**TEXT SECTION:**
WESTERN BUREAU:
FREDERICK MILLER, Council-lor of the Green Island Division of the Hanover Parish Council is concerned with the alarming number of reported AIDS cases in Hanover, and has urged health officials to implement a rescue plan for the parish.
Speaking at a recent general meeting of the Council, Mr. Miller expressed concern about the toll the epidemic is having on his division, which has been classified as one of the high-risk areas.
"We have quite a number of Aids victim in and around the Green Island area and according to reports the situation is similar in other areas of the parish," Councillor Miller said.
"I want to know what programmes the Ministry (of Health) has for the parish in so far as AIDS is concern," Mr. Miller added.
Green Island, one of the parish's striving small towns, is in close proximity to the popular resort town of Negril. The parish now occupies the third position in the National HIV/AIDS survey, falling behind St. James and Kingston and St. Andrew as the leading parishes with Aids cases.
Chairman of the Parish Council, Mayor Lloyd Hill said before the Council takes its case to the Ministry of Health they are going to request from the Hanover Health Department a comprehensive report on the HIV/AIDS situation in the parish and the programmes they have implemented.
"Before taking the matter to the highest level, let's find out what the local health department has on its card and if there's need to draft in the Ministry (of Health) we'll do just that," Mayor Hill assured.
Hanover's prevalence rate is frightening taking into consideration its population of over 70,000.

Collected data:
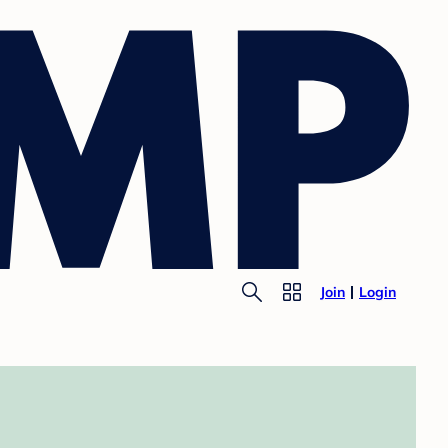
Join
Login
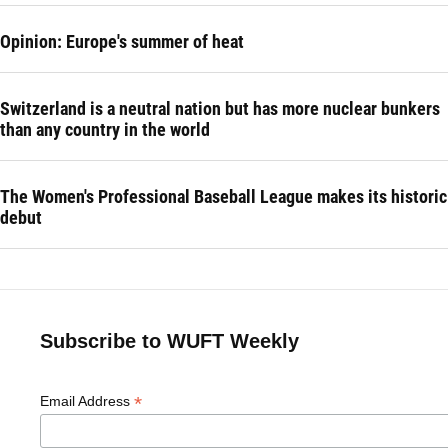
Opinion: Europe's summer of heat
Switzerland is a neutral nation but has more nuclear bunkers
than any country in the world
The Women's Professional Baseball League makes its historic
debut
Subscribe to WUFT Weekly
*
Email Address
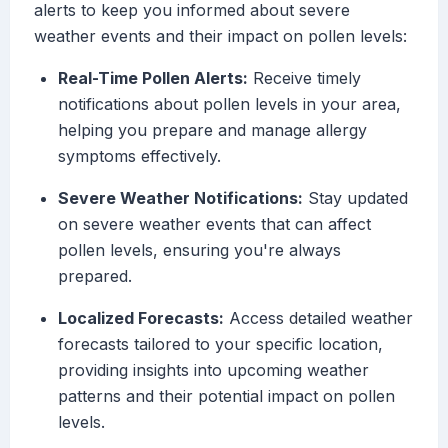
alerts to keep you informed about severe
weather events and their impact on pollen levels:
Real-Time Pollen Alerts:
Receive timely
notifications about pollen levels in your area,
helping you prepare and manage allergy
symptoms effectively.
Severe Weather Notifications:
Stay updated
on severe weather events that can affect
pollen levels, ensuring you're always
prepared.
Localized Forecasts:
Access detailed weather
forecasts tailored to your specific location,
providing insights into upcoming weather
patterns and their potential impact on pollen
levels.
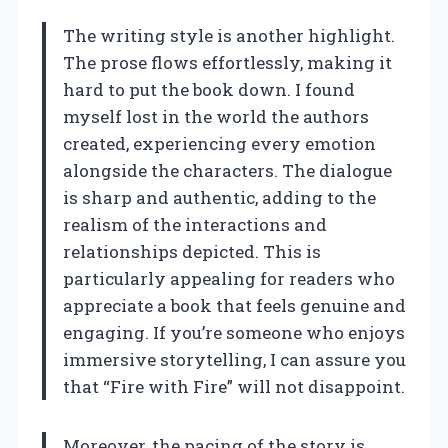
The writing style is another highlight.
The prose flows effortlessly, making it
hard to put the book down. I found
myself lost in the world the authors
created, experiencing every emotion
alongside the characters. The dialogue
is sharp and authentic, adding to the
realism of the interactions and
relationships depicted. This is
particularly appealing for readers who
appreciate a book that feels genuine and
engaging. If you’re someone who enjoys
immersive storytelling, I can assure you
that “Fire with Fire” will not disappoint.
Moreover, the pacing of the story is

**TASK OBJECTIVE:** Could you continue the news report on AIDS cases in Hanover parish, picking up after its final sentence?

**EXPECTED ANSWER:**
The parish occupied the third position three years ago but slipped to the fifth and sixth positions in 1999, since September last year it has been holding firm at the third position. The health department has reported a decline in other Sexual Transmitted Diseases (STDs) such as syphilis and gonorrhoea.
Since 1985 when the first case was reported to April this year, 119 persons in the parish have been inflicted with the disease, over 80 per cent of those persons have since died.
Over a 16-year period, the number of HIV cases reported in the parish stand at 109.
The majority of full-blown AIDS cases falls within the 30-39 age group which recorded 44, the 40-49 age group recorded 19 (all males), the 50-59 age group has 17, 60 and over recorded 8 (six of which are females), the age group 20-29 recorded 23.
They were two reported cases for the 15-19 age group (females only), the age group 10-14 had none, one male topped the 3-9 age group and five within the one to two age group.
The high-risk areas in the parish have been identified as Lucea, Green Island, Chester Castle, Hopewell and Sandy Bay.